-- Available data start --

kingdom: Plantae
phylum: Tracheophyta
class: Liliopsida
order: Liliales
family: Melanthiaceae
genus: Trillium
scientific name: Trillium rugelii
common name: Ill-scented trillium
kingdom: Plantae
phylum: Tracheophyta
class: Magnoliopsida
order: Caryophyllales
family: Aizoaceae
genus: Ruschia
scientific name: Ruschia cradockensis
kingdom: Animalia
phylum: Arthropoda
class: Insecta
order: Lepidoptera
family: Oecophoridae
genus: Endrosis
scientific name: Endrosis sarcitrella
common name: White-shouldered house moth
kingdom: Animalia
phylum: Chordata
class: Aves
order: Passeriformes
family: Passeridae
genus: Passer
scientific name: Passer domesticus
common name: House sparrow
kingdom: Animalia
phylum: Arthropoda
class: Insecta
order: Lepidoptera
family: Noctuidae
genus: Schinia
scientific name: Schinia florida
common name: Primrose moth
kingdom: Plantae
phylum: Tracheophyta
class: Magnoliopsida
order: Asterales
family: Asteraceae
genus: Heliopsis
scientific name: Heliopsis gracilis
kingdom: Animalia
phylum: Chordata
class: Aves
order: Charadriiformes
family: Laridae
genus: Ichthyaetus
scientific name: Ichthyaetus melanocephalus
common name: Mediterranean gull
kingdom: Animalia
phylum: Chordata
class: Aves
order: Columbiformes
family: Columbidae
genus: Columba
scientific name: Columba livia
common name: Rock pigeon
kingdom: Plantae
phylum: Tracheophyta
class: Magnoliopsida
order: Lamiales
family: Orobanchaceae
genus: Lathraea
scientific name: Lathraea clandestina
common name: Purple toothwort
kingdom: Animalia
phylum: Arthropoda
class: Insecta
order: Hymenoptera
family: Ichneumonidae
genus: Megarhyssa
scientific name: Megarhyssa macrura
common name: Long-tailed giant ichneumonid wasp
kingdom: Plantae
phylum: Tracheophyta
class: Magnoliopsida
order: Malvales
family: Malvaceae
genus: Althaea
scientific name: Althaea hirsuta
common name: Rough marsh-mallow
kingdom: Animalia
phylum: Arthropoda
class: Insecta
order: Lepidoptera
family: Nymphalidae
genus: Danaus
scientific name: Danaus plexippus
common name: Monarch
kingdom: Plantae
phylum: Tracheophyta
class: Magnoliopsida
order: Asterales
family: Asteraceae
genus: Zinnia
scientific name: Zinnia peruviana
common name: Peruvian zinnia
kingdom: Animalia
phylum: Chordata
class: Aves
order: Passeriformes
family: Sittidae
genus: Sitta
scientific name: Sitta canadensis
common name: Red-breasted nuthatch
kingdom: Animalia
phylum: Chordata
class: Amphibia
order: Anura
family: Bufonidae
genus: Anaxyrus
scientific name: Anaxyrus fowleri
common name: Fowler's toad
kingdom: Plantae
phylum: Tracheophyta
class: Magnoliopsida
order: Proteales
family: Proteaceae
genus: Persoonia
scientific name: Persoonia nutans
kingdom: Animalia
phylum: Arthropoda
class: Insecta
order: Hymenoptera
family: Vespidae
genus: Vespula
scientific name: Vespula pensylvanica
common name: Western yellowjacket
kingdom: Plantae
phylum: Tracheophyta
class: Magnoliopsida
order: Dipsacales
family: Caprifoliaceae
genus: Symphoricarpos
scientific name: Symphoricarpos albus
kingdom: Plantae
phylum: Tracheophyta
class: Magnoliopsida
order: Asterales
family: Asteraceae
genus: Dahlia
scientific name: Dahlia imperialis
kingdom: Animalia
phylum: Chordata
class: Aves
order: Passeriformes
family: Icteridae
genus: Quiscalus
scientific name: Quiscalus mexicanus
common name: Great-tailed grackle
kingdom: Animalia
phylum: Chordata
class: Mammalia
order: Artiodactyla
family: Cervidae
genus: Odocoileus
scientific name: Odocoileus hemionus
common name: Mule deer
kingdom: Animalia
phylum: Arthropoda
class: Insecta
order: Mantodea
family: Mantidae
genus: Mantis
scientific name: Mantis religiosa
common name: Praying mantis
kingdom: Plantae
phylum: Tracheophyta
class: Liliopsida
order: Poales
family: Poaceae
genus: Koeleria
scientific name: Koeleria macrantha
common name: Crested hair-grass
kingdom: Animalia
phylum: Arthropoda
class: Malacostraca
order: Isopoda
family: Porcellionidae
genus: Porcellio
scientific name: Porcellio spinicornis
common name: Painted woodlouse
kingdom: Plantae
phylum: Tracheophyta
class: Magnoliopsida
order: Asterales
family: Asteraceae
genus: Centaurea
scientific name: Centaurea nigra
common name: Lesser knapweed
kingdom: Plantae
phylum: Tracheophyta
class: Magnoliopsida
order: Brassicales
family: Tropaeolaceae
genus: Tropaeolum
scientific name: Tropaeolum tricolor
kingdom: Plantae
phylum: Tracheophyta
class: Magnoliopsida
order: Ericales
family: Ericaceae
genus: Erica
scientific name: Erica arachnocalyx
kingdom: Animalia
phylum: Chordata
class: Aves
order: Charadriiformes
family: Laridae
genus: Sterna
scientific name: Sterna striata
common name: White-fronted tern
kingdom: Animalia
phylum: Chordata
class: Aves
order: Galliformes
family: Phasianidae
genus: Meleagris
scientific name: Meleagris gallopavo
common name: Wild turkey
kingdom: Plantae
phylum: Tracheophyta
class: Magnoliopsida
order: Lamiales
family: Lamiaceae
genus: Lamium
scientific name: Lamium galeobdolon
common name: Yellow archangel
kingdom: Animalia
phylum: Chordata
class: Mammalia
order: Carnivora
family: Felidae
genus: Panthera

-- Available data end --

* Problem description
Reproduce the lines of all the records, switching "scientific name" to "binomial name" wherever it occurs and leaving everything else as it is.

* The reply
kingdom: Plantae
phylum: Tracheophyta
class: Liliopsida
order: Liliales
family: Melanthiaceae
genus: Trillium
binomial name: Trillium rugelii
common name: Ill-scented trillium
kingdom: Plantae
phylum: Tracheophyta
class: Magnoliopsida
order: Caryophyllales
family: Aizoaceae
genus: Ruschia
binomial name: Ruschia cradockensis
kingdom: Animalia
phylum: Arthropoda
class: Insecta
order: Lepidoptera
family: Oecophoridae
genus: Endrosis
binomial name: Endrosis sarcitrella
common name: White-shouldered house moth
kingdom: Animalia
phylum: Chordata
class: Aves
order: Passeriformes
family: Passeridae
genus: Passer
binomial name: Passer domesticus
common name: House sparrow
kingdom: Animalia
phylum: Arthropoda
class: Insecta
order: Lepidoptera
family: Noctuidae
genus: Schinia
binomial name: Schinia florida
common name: Primrose moth
kingdom: Plantae
phylum: Tracheophyta
class: Magnoliopsida
order: Asterales
family: Asteraceae
genus: Heliopsis
binomial name: Heliopsis gracilis
kingdom: Animalia
phylum: Chordata
class: Aves
order: Charadriiformes
family: Laridae
genus: Ichthyaetus
binomial name: Ichthyaetus melanocephalus
common name: Mediterranean gull
kingdom: Animalia
phylum: Chordata
class: Aves
order: Columbiformes
family: Columbidae
genus: Columba
binomial name: Columba livia
common name: Rock pigeon
kingdom: Plantae
phylum: Tracheophyta
class: Magnoliopsida
order: Lamiales
family: Orobanchaceae
genus: Lathraea
binomial name: Lathraea clandestina
common name: Purple toothwort
kingdom: Animalia
phylum: Arthropoda
class: Insecta
order: Hymenoptera
family: Ichneumonidae
genus: Megarhyssa
binomial name: Megarhyssa macrura
common name: Long-tailed giant ichneumonid wasp
kingdom: Plantae
phylum: Tracheophyta
class: Magnoliopsida
order: Malvales
family: Malvaceae
genus: Althaea
binomial name: Althaea hirsuta
common name: Rough marsh-mallow
kingdom: Animalia
phylum: Arthropoda
class: Insecta
order: Lepidoptera
family: Nymphalidae
genus: Danaus
binomial name: Danaus plexippus
common name: Monarch
kingdom: Plantae
phylum: Tracheophyta
class: Magnoliopsida
order: Asterales
family: Asteraceae
genus: Zinnia
binomial name: Zinnia peruviana
common name: Peruvian zinnia
kingdom: Animalia
phylum: Chordata
class: Aves
order: Passeriformes
family: Sittidae
genus: Sitta
binomial name: Sitta canadensis
common name: Red-breasted nuthatch
kingdom: Animalia
phylum: Chordata
class: Amphibia
order: Anura
family: Bufonidae
genus: Anaxyrus
binomial name: Anaxyrus fowleri
common name: Fowler's toad
kingdom: Plantae
phylum: Tracheophyta
class: Magnoliopsida
order: Proteales
family: Proteaceae
genus: Persoonia
binomial name: Persoonia nutans
kingdom: Animalia
phylum: Arthropoda
class: Insecta
order: Hymenoptera
family: Vespidae
genus: Vespula
binomial name: Vespula pensylvanica
common name: Western yellowjacket
kingdom: Plantae
phylum: Tracheophyta
class: Magnoliopsida
order: Dipsacales
family: Caprifoliaceae
genus: Symphoricarpos
binomial name: Symphoricarpos albus
kingdom: Plantae
phylum: Tracheophyta
class: Magnoliopsida
order: Asterales
family: Asteraceae
genus: Dahlia
binomial name: Dahlia imperialis
kingdom: Animalia
phylum: Chordata
class: Aves
order: Passeriformes
family: Icteridae
genus: Quiscalus
binomial name: Quiscalus mexicanus
common name: Great-tailed grackle
kingdom: Animalia
phylum: Chordata
class: Mammalia
order: Artiodactyla
family: Cervidae
genus: Odocoileus
binomial name: Odocoileus hemionus
common name: Mule deer
kingdom: Animalia
phylum: Arthropoda
class: Insecta
order: Mantodea
family: Mantidae
genus: Mantis
binomial name: Mantis religiosa
common name: Praying mantis
kingdom: Plantae
phylum: Tracheophyta
class: Liliopsida
order: Poales
family: Poaceae
genus: Koeleria
binomial name: Koeleria macrantha
common name: Crested hair-grass
kingdom: Animalia
phylum: Arthropoda
class: Malacostraca
order: Isopoda
family: Porcellionidae
genus: Porcellio
binomial name: Porcellio spinicornis
common name: Painted woodlouse
kingdom: Plantae
phylum: Tracheophyta
class: Magnoliopsida
order: Asterales
family: Asteraceae
genus: Centaurea
binomial name: Centaurea nigra
common name: Lesser knapweed
kingdom: Plantae
phylum: Tracheophyta
class: Magnoliopsida
order: Brassicales
family: Tropaeolaceae
genus: Tropaeolum
binomial name: Tropaeolum tricolor
kingdom: Plantae
phylum: Tracheophyta
class: Magnoliopsida
order: Ericales
family: Ericaceae
genus: Erica
binomial name: Erica arachnocalyx
kingdom: Animalia
phylum: Chordata
class: Aves
order: Charadriiformes
family: Laridae
genus: Sterna
binomial name: Sterna striata
common name: White-fronted tern
kingdom: Animalia
phylum: Chordata
class: Aves
order: Galliformes
family: Phasianidae
genus: Meleagris
binomial name: Meleagris gallopavo
common name: Wild turkey
kingdom: Plantae
phylum: Tracheophyta
class: Magnoliopsida
order: Lamiales
family: Lamiaceae
genus: Lamium
binomial name: Lamium galeobdolon
common name: Yellow archangel
kingdom: Animalia
phylum: Chordata
class: Mammalia
order: Carnivora
family: Felidae
genus: Panthera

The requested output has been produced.